What is asked:
1 – Translate this sentence from the PCNN passage into Spanish: "Once the dynamic threshold is surpassed, an action potential is triggered."
2 – Write what comes next in the PCNN passage, picking up right after equation (1).

This is a basic structure of PCNN model

PCNN-based visual processing

The PCNN model, as shown in Fig. 3, is composed of three sequential parts and not requiring any training: the receptive field, the modulation field, and the pulse generator. The synapses of adjacent neurons kl in the receptive field generate an electrical impulse that activates neuron ij, mimicking the receiving mechanism of dendrites through synaptic connections represented by \(\textbf{W}\). After gathering electrical impulses, the inputs are segregated into two distinct channels: the feeding and linking inputs. The modulation circuity and pulse generator system are made up of four main constituents, namely the dendritic tree, membrane potential, dynamic threshold, and action potential. The individual neuron receives both feeding and linking inputs from several nearby neurons via the dendritic tree and transmits electrical charges to generate changes in the membrane potential, eventually reaching a dynamic threshold for action potential initiation. Once the dynamic threshold is surpassed, an action potential is triggered. In neuroscience, the Leaky Integrator (LI) model is commonly used to represent either a single neuron or a local population of neurons. Hence, the LI model can represent the fundamental components of PCNN. The dynamics potential v(t) of a single neuron is described by the LI model:

$$\begin{aligned} \text {d}v(t)/\text {d}t=-a v(t)+c, \end{aligned}$$
(1)

Material:
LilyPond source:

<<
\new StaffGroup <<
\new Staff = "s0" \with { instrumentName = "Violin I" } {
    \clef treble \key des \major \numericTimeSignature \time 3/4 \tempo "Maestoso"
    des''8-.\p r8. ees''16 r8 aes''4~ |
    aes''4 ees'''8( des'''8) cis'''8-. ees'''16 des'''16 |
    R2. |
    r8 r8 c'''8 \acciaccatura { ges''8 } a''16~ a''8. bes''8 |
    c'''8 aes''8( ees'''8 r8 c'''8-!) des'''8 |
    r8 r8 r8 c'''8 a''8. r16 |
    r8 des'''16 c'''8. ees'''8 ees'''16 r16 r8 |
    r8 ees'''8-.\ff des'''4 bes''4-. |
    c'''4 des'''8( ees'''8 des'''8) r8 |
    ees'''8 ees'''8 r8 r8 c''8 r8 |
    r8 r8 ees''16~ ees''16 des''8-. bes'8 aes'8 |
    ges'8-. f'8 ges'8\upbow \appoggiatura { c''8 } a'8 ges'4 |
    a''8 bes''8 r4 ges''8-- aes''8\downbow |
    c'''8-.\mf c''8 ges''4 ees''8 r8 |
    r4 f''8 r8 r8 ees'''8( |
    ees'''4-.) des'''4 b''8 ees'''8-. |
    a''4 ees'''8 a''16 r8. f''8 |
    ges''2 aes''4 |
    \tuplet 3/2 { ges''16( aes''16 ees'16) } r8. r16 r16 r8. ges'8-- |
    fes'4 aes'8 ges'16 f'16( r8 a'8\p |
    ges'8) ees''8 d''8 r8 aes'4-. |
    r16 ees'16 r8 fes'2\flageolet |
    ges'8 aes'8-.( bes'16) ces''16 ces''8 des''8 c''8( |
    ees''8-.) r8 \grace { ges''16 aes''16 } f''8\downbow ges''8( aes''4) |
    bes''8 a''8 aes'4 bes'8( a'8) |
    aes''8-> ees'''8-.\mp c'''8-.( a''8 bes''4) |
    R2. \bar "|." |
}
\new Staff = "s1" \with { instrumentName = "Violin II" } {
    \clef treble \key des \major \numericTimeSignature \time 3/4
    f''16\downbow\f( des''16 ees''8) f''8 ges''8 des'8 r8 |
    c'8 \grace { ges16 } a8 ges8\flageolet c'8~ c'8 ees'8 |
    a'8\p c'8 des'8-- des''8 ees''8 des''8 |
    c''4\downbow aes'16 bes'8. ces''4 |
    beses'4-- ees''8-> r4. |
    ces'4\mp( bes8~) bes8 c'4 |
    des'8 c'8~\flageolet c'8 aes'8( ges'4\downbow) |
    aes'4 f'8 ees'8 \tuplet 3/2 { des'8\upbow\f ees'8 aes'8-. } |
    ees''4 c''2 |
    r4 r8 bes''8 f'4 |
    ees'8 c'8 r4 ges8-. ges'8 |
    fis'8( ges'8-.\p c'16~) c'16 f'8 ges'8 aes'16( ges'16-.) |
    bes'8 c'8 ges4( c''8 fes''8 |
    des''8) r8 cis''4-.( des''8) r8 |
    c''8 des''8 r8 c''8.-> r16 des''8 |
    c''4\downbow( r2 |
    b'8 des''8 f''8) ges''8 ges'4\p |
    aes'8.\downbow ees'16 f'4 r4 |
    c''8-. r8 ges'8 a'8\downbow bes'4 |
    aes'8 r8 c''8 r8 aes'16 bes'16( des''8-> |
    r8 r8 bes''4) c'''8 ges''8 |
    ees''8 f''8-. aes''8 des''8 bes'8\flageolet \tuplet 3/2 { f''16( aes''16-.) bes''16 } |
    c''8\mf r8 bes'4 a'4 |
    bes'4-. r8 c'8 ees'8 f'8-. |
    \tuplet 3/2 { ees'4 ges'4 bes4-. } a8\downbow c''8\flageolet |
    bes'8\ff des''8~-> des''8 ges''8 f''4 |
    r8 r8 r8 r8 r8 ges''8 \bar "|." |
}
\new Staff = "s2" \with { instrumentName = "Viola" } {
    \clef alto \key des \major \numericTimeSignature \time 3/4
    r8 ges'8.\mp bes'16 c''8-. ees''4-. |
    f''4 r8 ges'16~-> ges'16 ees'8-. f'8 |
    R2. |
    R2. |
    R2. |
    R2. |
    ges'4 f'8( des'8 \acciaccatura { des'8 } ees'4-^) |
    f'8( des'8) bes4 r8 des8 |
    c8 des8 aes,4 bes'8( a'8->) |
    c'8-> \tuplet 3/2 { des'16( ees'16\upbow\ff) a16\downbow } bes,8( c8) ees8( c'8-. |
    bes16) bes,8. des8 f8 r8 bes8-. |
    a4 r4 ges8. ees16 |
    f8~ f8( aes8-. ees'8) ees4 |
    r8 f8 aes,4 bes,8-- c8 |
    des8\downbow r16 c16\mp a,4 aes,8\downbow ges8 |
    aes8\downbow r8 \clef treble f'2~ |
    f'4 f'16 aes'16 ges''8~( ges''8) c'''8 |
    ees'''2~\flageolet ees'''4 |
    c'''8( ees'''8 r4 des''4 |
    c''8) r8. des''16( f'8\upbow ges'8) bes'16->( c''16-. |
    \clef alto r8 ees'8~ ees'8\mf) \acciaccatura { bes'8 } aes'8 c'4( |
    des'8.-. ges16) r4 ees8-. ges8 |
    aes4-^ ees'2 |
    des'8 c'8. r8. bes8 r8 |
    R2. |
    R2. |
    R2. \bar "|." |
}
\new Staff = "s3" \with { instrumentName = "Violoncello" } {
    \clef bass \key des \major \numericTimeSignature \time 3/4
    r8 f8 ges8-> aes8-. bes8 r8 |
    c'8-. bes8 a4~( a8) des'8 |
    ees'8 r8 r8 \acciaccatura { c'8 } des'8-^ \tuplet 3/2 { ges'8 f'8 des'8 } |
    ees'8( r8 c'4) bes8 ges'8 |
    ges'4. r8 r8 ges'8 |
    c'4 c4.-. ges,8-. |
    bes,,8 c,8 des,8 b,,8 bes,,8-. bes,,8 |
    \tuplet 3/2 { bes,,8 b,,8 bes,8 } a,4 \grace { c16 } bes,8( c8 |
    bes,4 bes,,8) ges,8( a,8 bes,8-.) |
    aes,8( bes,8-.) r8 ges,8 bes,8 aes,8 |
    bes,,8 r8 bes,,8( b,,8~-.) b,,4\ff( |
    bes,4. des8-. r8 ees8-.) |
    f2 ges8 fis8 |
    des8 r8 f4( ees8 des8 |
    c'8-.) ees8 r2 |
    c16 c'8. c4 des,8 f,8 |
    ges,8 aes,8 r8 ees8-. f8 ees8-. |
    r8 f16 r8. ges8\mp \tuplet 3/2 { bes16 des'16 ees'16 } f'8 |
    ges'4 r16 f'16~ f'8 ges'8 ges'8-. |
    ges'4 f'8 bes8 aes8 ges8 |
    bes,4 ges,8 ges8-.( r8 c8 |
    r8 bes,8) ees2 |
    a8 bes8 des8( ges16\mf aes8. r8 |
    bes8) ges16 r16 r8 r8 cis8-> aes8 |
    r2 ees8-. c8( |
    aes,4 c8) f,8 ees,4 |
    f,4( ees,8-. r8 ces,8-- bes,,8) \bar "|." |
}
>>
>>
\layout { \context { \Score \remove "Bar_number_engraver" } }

Answers to the tasks:
1 – Una vez superado el umbral dinámico, se desencadena un potencial de acción.

2 –
where a is the rate of the leaky, and c is the input. The LI model represents the dynamics of a neuron’s membrane potential, which gradually decays over time \(-a v(t)\) and is influenced by the input c. The dynamics potential can be rewritten in discrete form as:

$$\begin{aligned} V(n)=\beta V(n-1)+c, \end{aligned}$$
(2)

where \(\beta \) is a positive constant, controlling the decay rate of the previous membrane potential. Each neuron in the PCNN integrates its inputs over time, taking into account the leakage factor to gradually decrease the influence of past inputs.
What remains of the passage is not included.